The Torontoist, along with open government advocates like Bianca Wylie, have raised a number of questions they feel should be addressed before the project progresses too far. They include issues like privacy, data governance, the public engagement process, inclusivity and funding.

One of the main concerns is how the data from the digital platform will be used.

It’s not just about privacy, though that’s a big deal (I’m looking at you Facebook). It’s also about whether Sidewalk’s fellow Alphabet companies could get preferential access. This could limit the ability of local tech companies to benefit from the value created and present a missed opportunity for the government. As Josh O’Kane wrote in the Globe and Mail (subscription required), “as the economy is becoming more and more data-driven, governments need to consider the value of that data when signing contracts with the private sector.”

At a recent community engagement event, Rit Aggarwala, Sidewalk’s Chief Policy Officer said, “there’s no question that autonomous vehicles will be one of the great innovations that we will see. The question is how do we make this a positive contribution?”

That’s a relevant question for this project as a whole, and smart cities more broadly. A city with an IoT nervous system will soon prove to be immensely valuable. The challenge lies in ensuring that the data created is recognized as a public good and that value is shared accordingly.

2) AI for Everybody

With big players like Google, Microsoft and Amazon offering cloud-based AI, the tech is becoming more accessible to a wide range of industries and smaller companies. While it’s increasingly prevalent in our everyday lives, that doesn’t mean all the kinks have been worked out just yet.

We don’t have to look far to find examples of how AI can go wrong:

Ryan Holmes, founder of Hootsuite, recently wrote of the need for AI developers and the organizations that employ them to find an “ethical underpinning” for the AI they produce. Holmes is right to highlight the need for “an ethical framework to inform how AI converts data into decisions — in a way that’s fair, sustainable and representative of the best of humanity, not the worst.”

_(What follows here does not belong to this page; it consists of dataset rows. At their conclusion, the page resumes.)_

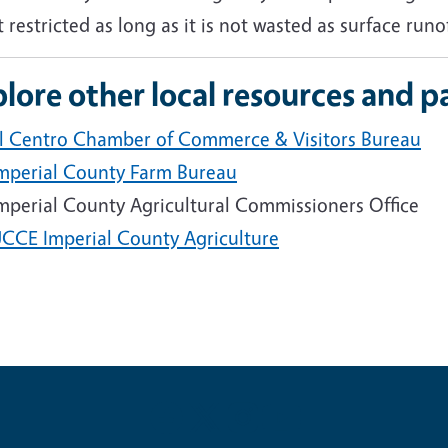
t restricted as long as it is not wasted as surface runof
lore other local resources and p
l Centro Chamber of Commerce & Visitors Bureau
mperial County Farm Bureau
mperial County Agricultural Commissioners Office
CCE Imperial County Agriculture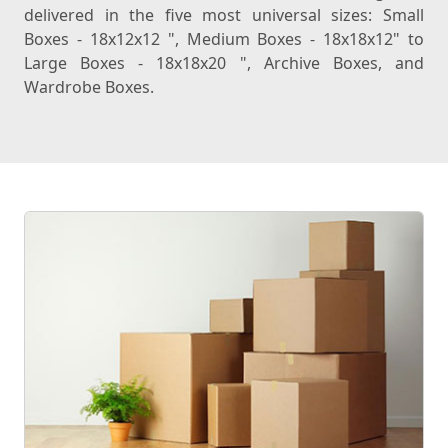
delivered in the five most universal sizes: Small
Boxes - 18x12x12 ", Medium Boxes - 18x18x12" to
Large Boxes - 18x18x20 ", Archive Boxes, and
Wardrobe Boxes.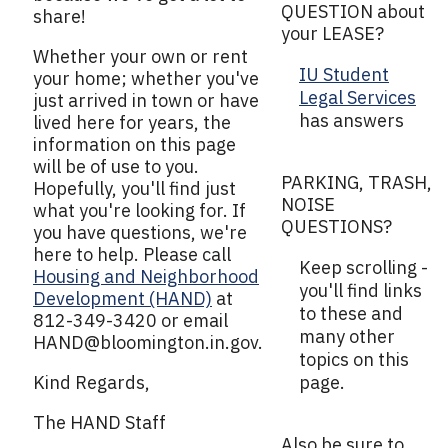
QUESTION about
share!
your LEASE?
Whether your own or rent
IU Student
your home; whether you've
Legal Services
just arrived in town or have
has answers
lived here for years, the
information on this page
will be of use to you.
PARKING, TRASH,
Hopefully, you'll find just
NOISE
what you're looking for. If
QUESTIONS?
you have questions, we're
here to help. Please call
Keep scrolling -
Housing and Neighborhood
you'll find links
Development (HAND)
at
to these and
812-349-3420 or email
many other
HAND@bloomington.in.gov
.
topics on this
Kind Regards,
page.
The HAND Staff
Also be sure to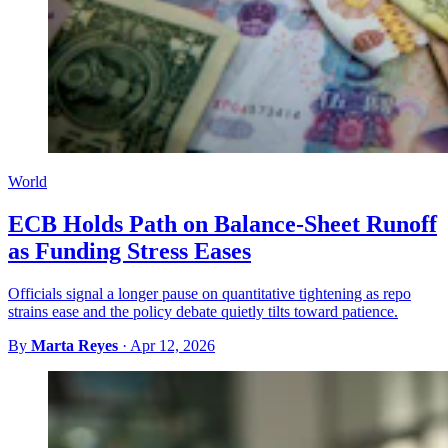
World
ECB Holds Path on Balance-Sheet Runoff
as Funding Stress Eases
Officials signal a longer pause on quantitative tightening as repo
strains ease and the policy debate quietly tilts toward patience.
By
Marta Reyes
·
Apr 12, 2026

If you don’t think this is important, consider recent news from DARPA. They announced a project that “aims to develop software that would gauge an adversary’s response to stimuli and then discern that adversary’s intentions and give commanders intel on how to respond”. Taken too far, this could give the phrase, “I was only following orders” a whole new meaning.

3) Genetic Fortune-Telling

“One day, babies will get DNA report cards at birth. These reports will offer predictions about their chances of suffering a heart attack or cancer, of getting hooked on tobacco, and of being smarter than average,” according to the article.

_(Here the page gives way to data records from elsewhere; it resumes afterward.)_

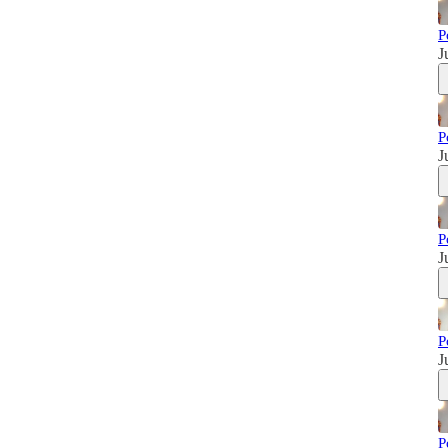
P
J
P
J
P
J
P
J
P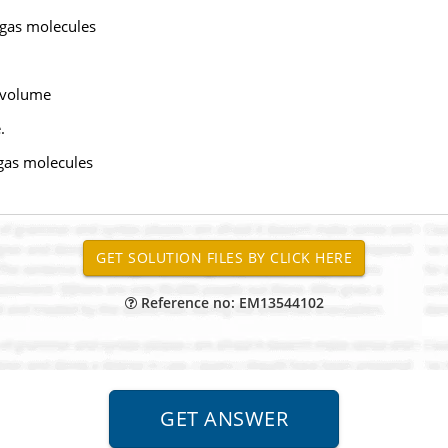
f gas molecules
r volume
.
 gas molecules
Reference no: EM13544102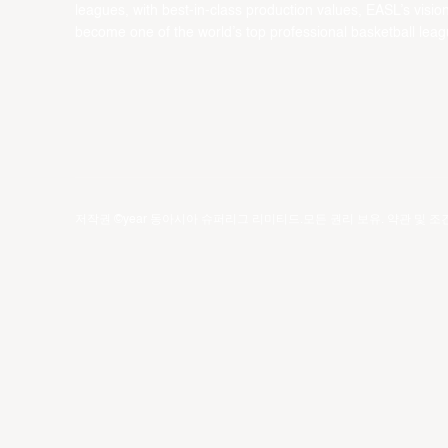
leagues, with best-in-class production values, EASL’s vision
become one of the world’s top professional basketball leag
저작권 ©year 동아시아 슈퍼리그 리미티드.모든 권리 보유.
약관 및 조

Sounds great, as long as the individual retains full control of that data. I mean, has anyone else seen Gattica?

It’s interesting to note that more than 5 million people have sent 23andme samples for DNA sequencing, which leaves me wondering if they have fully considered what this means.

The Financial Times reported, “permission from customers to keep and study their valuable DNA has contributed to a formidable bank of genetic information, which 23andMe charges pharmaceutical companies including Pfizer and Roche, to access.”

That’s not to suggest that 23andMe is misusing the genetic data they have, in fact this large dataset could lead to life saving discoveries. It does, as with civic data above, highlight how easy it is to underestimate the value of data.

Another aspect that brings potential unintended consequences is understanding the implications of that data. The development of polygenic risk scores (oh, you know, the use of genome-wide genotype data to calculate a single variable that measures genetic liability to a disorder or a trait) could be a great tool to further a preventative approach to health care. However, as the name implies, this provides only a risk score. That is a probability that a given trait or disorder might develop, rather than a definitive diagnosis.

A legitimate concern to this is how health care and insurance providers might use information about potential health risks. Will individuals be punished through higher costs or denied coverage based on genetic factors out of their control that point to an illness they might never develop?